═════ STUDY TEXT

If there had not been injustice before, is it probable that there would now be such wholesale reductions and cancellings? We suppose it is sentimentalism to record these facts.

Christmas-day, 1888.

[C] Not William, but the guide-book Black.

[D] It is for this supposition we have already been taken so severely to task and laughed at for our imagined ignorance of the difference between roe deer and red deer. We are glad to have afforded the critics amusement; but we have since looked into the matter, and a friend, a Highlander who knows the Highlands as well as if not better than any of our critics, assures us there are red deer in these woods. So much for that wild burst of criticism! But if this were not the case, our supposition would not have been unnatural when certain aspects of British sport are considered—the hunting in Epping Forest, the performances of her Majesty's stag-hounds, for example!

[E] I have left this sentence as it is, though Mr. William Black was good enough to attack us for making such a statement. If he has any knowledge whatever on the subject, he must know that it was not until after the trial in Edinburgh—a trial held a little less than a year ago, when these pages had been already set up in type for the Magazine—that it was discovered that deer are not protected by law in the Highlands. Men, as I have shown further on, cannot now be chased without reason from their homes, fixity of tenure being the chief good accomplished by the Crofter's Act of 1886.

══════════

TASK 1:
According to the passage, what was the chief good accomplished by the Crofter's Act of 1886?
TASK 2:
Repeat the part of the passage between "[E] I have left" and "Act of 1886.", inclusive.

═════ MATERIAL SUPPLIED

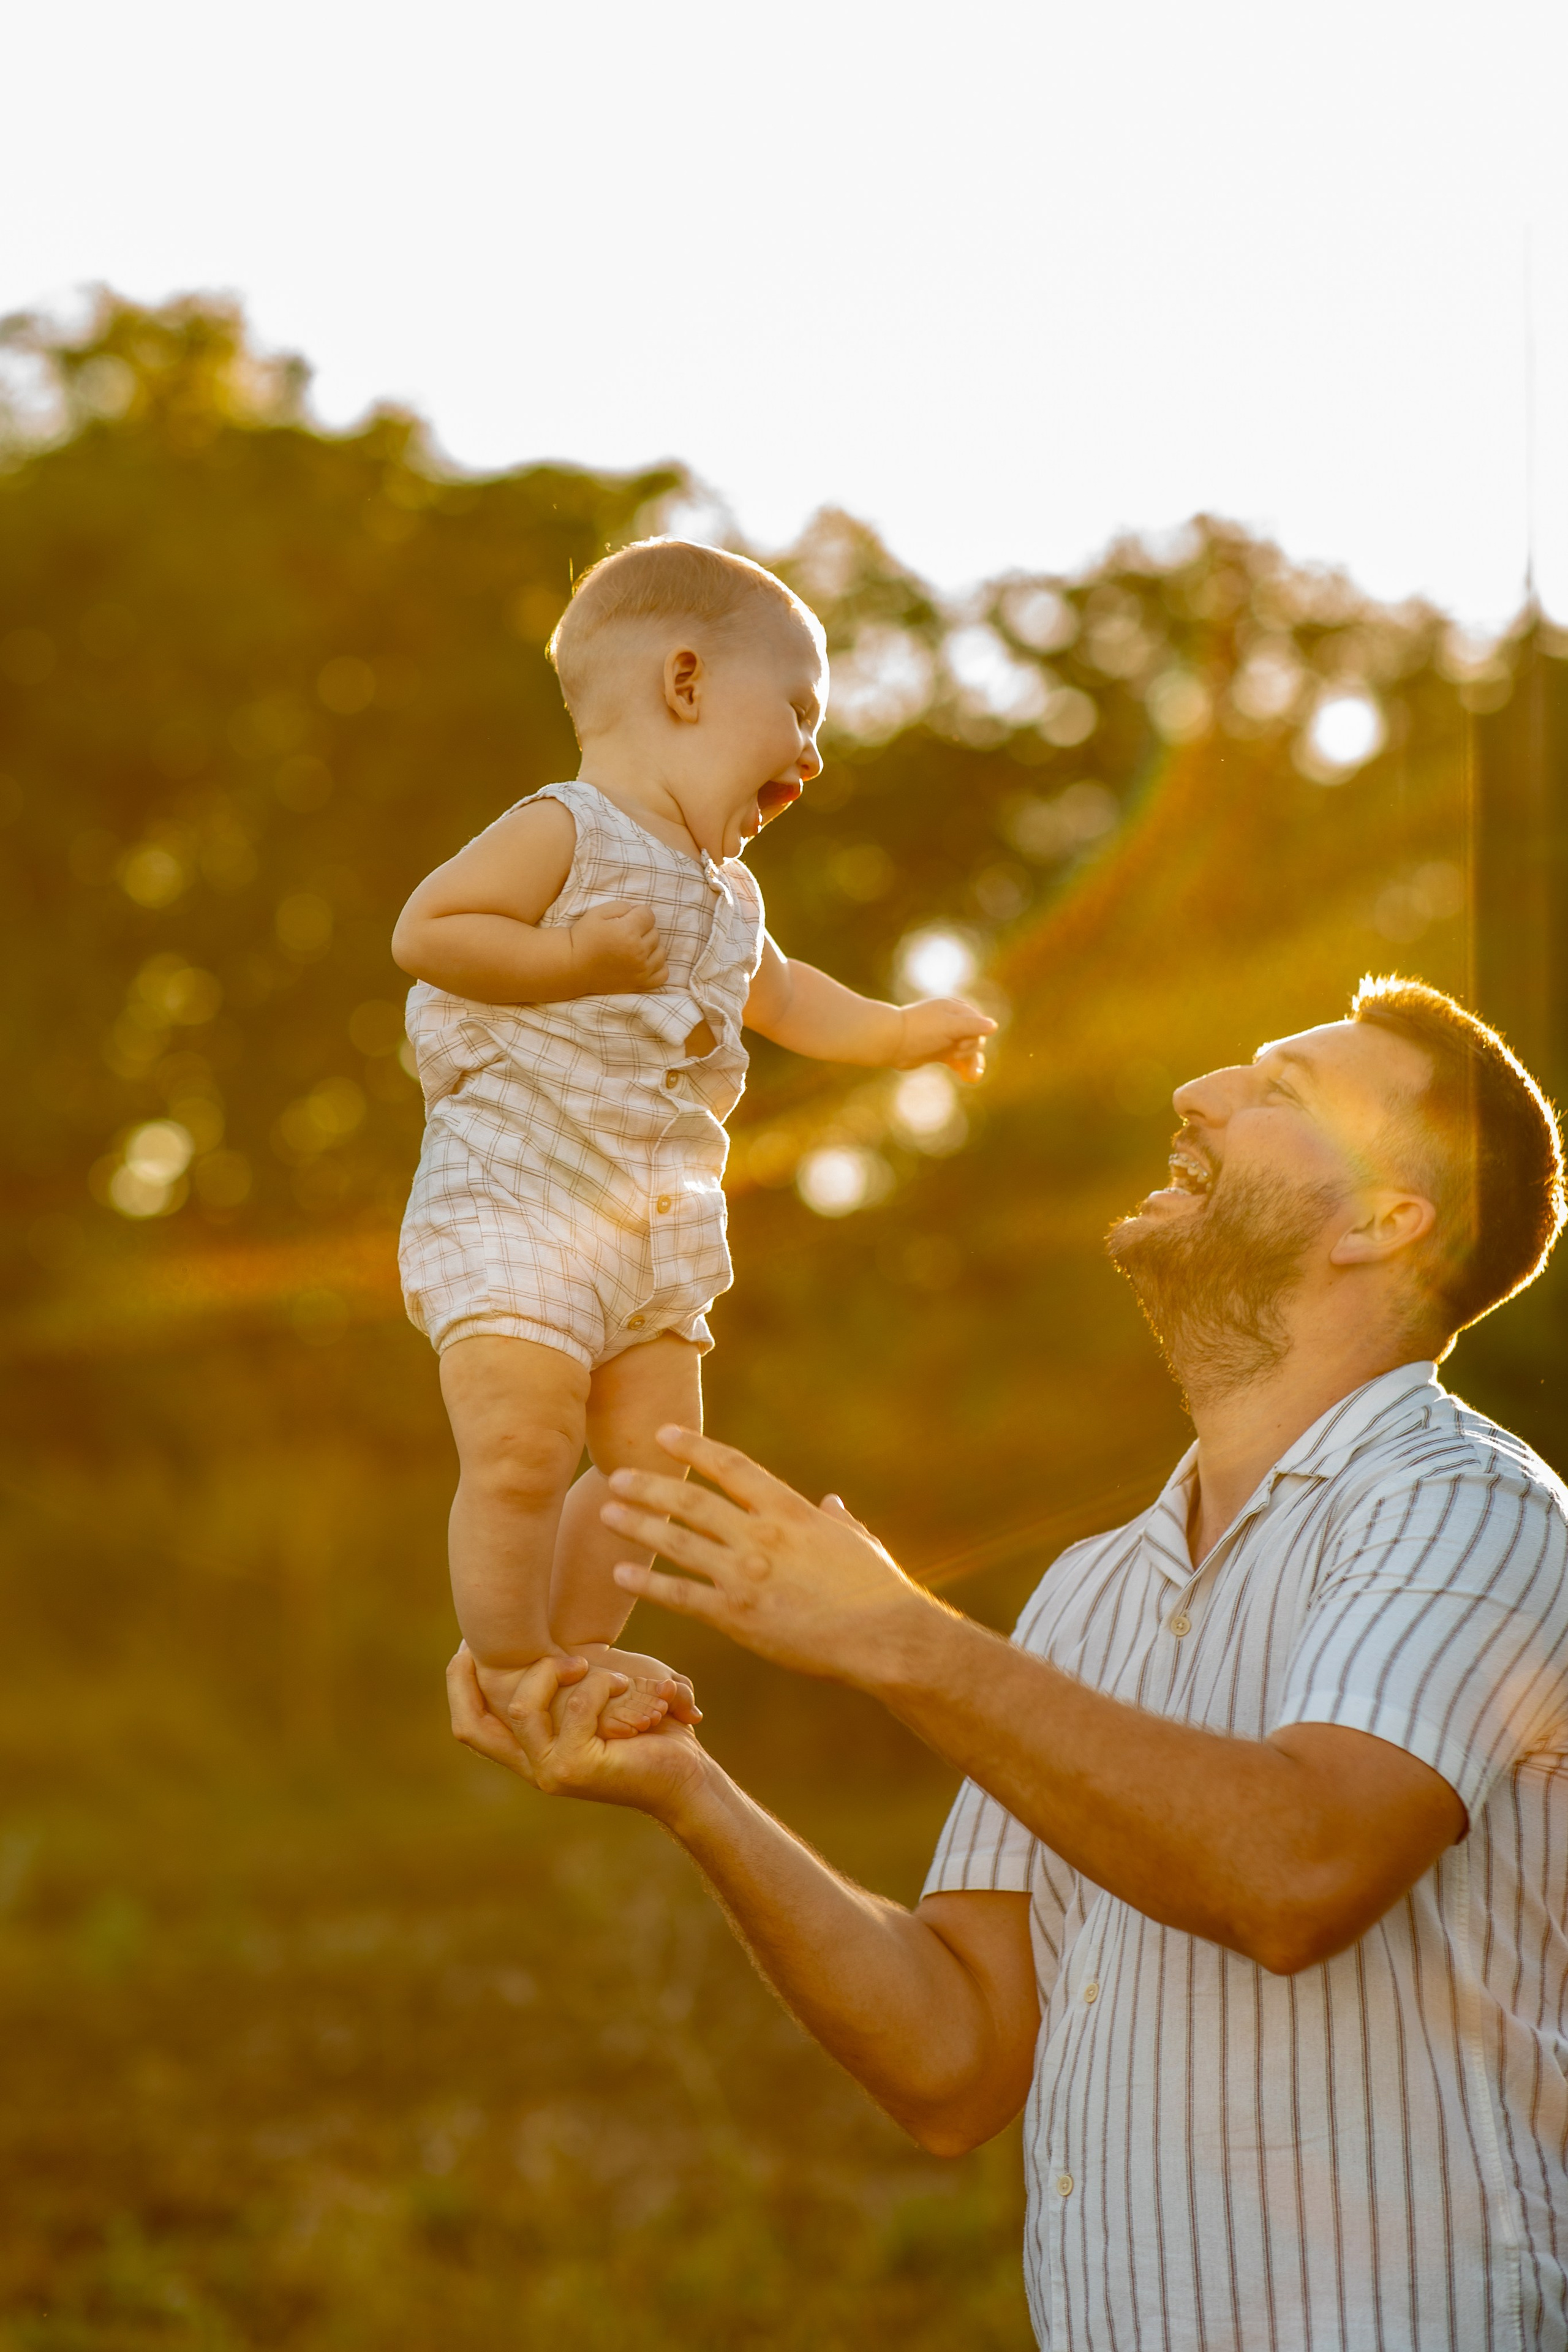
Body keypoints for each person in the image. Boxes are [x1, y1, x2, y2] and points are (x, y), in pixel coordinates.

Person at [450, 976, 1568, 2351]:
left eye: (1280, 1090)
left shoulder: (1465, 1508)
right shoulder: (1088, 1592)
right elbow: (956, 2062)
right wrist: (689, 1787)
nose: (1196, 1092)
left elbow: (1301, 1870)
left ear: (1386, 1221)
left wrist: (897, 1639)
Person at [393, 538, 994, 1740]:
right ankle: (508, 1664)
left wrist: (898, 1034)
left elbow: (783, 998)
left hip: (654, 1227)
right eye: (798, 711)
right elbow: (428, 929)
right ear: (684, 685)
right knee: (521, 1448)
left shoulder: (731, 899)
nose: (811, 754)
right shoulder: (563, 829)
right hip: (514, 1193)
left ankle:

══════════

REPLY 1:
Fixity of tenure.

REPLY 2:
[E] I have left this sentence as it is, though Mr. William Black was good enough to attack us for making such a statement. If he has any knowledge whatever on the subject, he must know that it was not until after the trial in Edinburgh—a trial held a little less than a year ago, when these pages had been already set up in type for the Magazine—that it was discovered that deer are not protected by law in the Highlands. Men, as I have shown further on, cannot now be chased without reason from their homes, fixity of tenure being the chief good accomplished by the Crofter's Act of 1886.